# Freshwater Aquariums > General Freshwater Topics > Tropical Chit Chat >  hey

## kevy21

hey all two things today really i bought 2 honey gouramis (spelt wrong?) about a week ago from same shop the guy said they woul be fine together as they was in the shop tank (small) with other honey gouramis 6-7 ,since getting them home they started fighting at 1st it was the odd clash and i thought give em a few days to settle in the new tank they'll be fine well there not  :Frown:  they fight more each day and its got to the stage now where they stay at oposite side of the tank and when i come to feeding them its like WW2! now one on them never leaves bottom corner (not good ive read) as there top (high) swimmers, while the other stays at other side.....just random fighting every 20-30mins thing is when i feed them and it kick off all other fish take cover (apart from greedy comet tail) so there not getting chance to feed!
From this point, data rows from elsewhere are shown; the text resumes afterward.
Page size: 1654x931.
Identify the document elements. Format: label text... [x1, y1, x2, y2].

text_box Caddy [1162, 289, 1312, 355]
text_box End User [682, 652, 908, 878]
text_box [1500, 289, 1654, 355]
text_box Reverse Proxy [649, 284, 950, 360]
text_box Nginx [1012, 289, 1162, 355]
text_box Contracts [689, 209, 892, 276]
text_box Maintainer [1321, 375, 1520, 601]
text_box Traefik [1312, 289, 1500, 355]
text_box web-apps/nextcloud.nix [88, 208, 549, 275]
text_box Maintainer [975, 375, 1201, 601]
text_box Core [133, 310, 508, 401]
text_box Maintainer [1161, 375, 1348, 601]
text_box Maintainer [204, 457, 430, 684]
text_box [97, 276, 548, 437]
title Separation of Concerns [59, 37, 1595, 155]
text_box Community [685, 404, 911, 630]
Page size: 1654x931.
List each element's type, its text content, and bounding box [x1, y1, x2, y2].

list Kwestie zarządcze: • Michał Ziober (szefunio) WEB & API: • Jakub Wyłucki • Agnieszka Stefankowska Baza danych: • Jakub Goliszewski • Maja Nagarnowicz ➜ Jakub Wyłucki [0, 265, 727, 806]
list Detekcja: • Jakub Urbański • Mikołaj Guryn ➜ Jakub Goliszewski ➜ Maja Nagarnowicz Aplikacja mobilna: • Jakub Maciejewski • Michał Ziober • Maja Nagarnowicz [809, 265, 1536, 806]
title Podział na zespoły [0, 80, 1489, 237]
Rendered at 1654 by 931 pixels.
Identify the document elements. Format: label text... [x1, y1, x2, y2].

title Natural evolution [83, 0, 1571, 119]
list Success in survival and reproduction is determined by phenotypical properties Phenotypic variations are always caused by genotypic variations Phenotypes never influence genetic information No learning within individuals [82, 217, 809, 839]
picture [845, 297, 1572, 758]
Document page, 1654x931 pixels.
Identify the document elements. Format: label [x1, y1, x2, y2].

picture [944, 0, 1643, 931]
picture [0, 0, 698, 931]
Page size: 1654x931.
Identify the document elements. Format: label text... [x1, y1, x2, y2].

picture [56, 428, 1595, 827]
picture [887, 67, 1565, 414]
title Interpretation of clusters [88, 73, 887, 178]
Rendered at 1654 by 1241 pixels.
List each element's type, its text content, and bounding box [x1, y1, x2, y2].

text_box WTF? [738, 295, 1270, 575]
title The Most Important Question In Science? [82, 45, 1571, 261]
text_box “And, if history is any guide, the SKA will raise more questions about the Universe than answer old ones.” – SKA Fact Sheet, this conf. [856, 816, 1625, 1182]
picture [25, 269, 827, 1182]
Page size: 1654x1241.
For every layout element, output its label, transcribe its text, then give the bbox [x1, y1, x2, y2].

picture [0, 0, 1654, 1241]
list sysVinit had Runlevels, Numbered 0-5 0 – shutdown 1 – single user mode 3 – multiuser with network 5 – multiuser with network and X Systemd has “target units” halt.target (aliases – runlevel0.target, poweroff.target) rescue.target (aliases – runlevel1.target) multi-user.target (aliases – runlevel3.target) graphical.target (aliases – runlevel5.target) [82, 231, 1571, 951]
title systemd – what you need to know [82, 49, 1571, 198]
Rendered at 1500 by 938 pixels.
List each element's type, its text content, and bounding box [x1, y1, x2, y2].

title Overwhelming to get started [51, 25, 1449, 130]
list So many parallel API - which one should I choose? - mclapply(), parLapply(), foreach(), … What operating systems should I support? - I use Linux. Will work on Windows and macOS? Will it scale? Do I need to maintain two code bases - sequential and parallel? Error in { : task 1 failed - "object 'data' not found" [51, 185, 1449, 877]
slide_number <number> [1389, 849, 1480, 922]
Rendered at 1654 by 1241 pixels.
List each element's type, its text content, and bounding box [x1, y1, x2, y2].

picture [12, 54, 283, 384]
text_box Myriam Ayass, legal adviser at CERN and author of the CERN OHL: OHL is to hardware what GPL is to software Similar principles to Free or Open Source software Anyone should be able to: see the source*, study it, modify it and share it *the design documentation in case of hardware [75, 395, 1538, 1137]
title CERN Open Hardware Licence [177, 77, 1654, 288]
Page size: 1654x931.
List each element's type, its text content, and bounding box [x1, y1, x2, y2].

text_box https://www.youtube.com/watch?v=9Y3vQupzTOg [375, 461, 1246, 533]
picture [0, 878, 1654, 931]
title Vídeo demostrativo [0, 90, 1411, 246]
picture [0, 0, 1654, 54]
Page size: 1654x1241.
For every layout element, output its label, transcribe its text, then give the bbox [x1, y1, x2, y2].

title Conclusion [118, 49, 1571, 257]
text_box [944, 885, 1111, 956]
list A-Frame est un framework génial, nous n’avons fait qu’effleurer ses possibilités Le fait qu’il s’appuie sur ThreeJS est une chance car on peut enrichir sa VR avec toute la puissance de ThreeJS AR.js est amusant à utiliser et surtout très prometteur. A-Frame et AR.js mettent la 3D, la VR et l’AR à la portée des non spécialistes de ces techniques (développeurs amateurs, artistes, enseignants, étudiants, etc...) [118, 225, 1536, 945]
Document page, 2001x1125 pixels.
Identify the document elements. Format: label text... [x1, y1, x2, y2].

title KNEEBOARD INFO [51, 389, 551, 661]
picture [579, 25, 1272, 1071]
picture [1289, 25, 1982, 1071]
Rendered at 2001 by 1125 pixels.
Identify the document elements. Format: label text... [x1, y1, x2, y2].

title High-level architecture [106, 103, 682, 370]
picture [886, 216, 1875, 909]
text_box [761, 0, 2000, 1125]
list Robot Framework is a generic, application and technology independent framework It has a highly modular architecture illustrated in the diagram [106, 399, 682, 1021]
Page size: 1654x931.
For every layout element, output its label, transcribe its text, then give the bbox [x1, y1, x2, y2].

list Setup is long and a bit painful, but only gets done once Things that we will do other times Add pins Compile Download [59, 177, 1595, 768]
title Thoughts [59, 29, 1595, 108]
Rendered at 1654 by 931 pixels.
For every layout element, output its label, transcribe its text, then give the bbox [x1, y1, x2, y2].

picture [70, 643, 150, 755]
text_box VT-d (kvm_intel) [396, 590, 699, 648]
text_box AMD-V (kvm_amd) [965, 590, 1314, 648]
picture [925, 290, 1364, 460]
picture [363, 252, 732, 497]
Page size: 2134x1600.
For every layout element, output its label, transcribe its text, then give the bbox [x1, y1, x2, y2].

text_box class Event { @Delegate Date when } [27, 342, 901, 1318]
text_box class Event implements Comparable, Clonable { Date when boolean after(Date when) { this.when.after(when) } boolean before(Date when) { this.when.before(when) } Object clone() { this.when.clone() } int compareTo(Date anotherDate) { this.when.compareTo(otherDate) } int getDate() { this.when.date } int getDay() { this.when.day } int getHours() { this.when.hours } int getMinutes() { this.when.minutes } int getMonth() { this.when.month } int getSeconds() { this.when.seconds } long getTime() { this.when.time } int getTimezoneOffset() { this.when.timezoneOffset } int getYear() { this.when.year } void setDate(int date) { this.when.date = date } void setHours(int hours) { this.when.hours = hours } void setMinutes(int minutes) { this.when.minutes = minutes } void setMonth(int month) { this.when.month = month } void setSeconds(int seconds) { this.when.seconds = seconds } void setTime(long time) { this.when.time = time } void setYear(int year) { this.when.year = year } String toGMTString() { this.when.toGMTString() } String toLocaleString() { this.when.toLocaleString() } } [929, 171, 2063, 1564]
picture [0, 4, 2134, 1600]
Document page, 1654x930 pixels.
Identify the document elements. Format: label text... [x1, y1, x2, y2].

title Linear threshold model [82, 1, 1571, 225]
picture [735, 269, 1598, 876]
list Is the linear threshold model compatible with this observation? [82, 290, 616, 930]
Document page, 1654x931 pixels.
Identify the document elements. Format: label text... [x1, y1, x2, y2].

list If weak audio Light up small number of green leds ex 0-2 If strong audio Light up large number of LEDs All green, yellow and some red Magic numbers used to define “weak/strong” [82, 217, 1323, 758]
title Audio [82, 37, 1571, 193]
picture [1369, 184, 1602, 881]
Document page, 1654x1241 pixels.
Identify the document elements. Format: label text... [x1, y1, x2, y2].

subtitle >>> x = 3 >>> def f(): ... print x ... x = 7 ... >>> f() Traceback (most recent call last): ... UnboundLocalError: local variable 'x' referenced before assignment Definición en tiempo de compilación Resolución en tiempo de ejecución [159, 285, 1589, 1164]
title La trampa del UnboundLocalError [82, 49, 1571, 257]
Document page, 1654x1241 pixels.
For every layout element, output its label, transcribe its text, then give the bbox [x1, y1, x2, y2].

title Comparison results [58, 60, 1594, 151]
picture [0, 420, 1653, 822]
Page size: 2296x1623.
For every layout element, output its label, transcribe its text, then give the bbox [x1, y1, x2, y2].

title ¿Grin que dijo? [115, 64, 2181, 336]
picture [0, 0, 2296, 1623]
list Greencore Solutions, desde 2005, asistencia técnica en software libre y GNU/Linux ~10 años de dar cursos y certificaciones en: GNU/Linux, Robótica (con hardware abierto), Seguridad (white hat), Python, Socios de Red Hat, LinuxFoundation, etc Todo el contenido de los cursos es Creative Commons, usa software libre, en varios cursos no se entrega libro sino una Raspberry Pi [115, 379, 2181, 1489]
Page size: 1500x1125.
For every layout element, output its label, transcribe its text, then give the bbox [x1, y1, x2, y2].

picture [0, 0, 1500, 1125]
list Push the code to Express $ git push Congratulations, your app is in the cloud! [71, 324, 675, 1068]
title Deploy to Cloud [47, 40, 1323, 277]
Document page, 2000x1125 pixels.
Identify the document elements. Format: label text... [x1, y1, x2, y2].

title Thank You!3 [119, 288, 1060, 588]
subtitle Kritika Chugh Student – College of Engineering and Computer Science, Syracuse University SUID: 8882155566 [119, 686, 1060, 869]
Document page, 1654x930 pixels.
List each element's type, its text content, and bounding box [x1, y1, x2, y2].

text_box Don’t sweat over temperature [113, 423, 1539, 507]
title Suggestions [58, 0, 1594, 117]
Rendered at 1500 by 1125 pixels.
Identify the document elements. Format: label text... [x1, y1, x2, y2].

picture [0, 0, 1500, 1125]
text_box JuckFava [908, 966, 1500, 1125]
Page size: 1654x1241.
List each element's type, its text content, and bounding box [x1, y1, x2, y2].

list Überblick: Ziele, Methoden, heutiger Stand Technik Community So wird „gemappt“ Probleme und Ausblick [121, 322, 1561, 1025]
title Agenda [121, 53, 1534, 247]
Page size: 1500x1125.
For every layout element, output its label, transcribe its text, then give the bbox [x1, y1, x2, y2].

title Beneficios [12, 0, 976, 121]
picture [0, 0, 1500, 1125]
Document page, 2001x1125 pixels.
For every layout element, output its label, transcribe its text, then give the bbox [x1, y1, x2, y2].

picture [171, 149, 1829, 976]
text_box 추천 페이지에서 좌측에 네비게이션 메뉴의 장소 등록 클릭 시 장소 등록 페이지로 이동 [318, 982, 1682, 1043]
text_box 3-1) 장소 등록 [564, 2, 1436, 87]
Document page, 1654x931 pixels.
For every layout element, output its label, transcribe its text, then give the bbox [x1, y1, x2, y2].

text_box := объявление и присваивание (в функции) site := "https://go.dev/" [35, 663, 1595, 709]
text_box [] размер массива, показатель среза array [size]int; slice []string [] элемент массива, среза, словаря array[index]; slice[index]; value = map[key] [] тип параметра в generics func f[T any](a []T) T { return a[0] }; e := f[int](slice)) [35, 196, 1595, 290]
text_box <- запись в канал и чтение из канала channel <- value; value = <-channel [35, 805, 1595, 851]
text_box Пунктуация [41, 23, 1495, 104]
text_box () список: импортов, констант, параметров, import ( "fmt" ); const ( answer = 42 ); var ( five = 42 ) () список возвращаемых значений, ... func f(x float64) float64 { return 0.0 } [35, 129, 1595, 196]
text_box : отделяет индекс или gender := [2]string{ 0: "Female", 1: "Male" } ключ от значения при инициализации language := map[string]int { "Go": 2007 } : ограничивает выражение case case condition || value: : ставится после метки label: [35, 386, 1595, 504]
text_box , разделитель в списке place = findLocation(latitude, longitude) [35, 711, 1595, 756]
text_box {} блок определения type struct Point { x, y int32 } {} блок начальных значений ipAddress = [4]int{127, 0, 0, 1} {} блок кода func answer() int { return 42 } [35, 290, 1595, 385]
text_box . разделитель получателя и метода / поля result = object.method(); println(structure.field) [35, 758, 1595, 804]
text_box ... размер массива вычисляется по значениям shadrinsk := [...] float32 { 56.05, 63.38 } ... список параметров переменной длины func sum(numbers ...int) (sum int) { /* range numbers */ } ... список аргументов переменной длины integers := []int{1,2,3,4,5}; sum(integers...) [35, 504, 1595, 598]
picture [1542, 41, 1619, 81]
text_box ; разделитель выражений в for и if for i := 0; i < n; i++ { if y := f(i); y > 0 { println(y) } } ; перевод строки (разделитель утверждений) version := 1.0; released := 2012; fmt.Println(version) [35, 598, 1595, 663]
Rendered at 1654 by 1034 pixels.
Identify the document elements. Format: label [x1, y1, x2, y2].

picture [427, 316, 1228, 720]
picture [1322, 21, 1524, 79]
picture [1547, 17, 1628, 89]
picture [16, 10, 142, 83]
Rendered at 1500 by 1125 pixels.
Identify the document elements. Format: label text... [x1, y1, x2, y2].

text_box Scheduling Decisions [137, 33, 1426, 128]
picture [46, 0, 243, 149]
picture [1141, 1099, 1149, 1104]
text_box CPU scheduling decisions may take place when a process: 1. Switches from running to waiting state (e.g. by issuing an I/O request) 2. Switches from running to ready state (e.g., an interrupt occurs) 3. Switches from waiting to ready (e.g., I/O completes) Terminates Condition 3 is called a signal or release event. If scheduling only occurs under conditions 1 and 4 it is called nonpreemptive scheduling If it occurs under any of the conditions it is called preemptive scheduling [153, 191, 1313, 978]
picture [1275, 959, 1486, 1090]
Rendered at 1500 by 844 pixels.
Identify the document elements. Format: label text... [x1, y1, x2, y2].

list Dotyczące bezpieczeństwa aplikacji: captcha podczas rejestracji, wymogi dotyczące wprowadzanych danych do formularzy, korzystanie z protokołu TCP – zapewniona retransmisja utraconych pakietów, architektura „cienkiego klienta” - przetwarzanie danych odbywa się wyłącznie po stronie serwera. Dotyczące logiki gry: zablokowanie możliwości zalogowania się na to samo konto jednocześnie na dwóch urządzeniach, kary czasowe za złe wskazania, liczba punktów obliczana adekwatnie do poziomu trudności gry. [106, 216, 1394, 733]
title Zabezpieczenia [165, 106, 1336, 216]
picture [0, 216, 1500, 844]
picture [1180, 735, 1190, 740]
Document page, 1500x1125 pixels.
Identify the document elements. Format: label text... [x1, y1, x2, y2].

what should i do, take them back? should the shop keeper take them or is it not his fault as they were ok in his tank i did ask for male & female but he said there impossible to sex by looking at them? i think i have two males but he said that would be ok...or should i just take the more voilent one back?

on the other hand i bought a 23" air curtain of ebay for 3.99 inc p&p and its great! works a treat even with my war out pump :P cant wait till i get new pump a effect might be better plus more bubbles means beter airated water as hundreds of bubble hit surface every few seconds  :Smile: 

ah well there my paice for the day  :lol:

----------


## djprincessx

Wow, I don't know what to say, I mean, see if they have a policy where you can take the fish back in within a certain amount of days, I really don't know, do some more research on honey gouramis and see if they will ever learn to get along because sometimes all it takes is a little bit of time, and one of them to be dominator. Kinda sucks, but that's the only thing I can think of right now. Wish I had more advice hun!

-Leslie :banana4:

----------


## kevy21

yeah the guy in pet shop says he will take em back and give me credit not cash which is fine by me  :Big Grin:

----------


## Timo

Good to hear its all sorted kevy. Credits ok cos you can buy more fish  :lol:   :fishy:

----------


## djprincessx

> yeah the guy in pet shop says he will take em back and give me credit not cash which is fine by me


You are very lucky... get some cool new fishies  :Smile: 

-Leslie

----------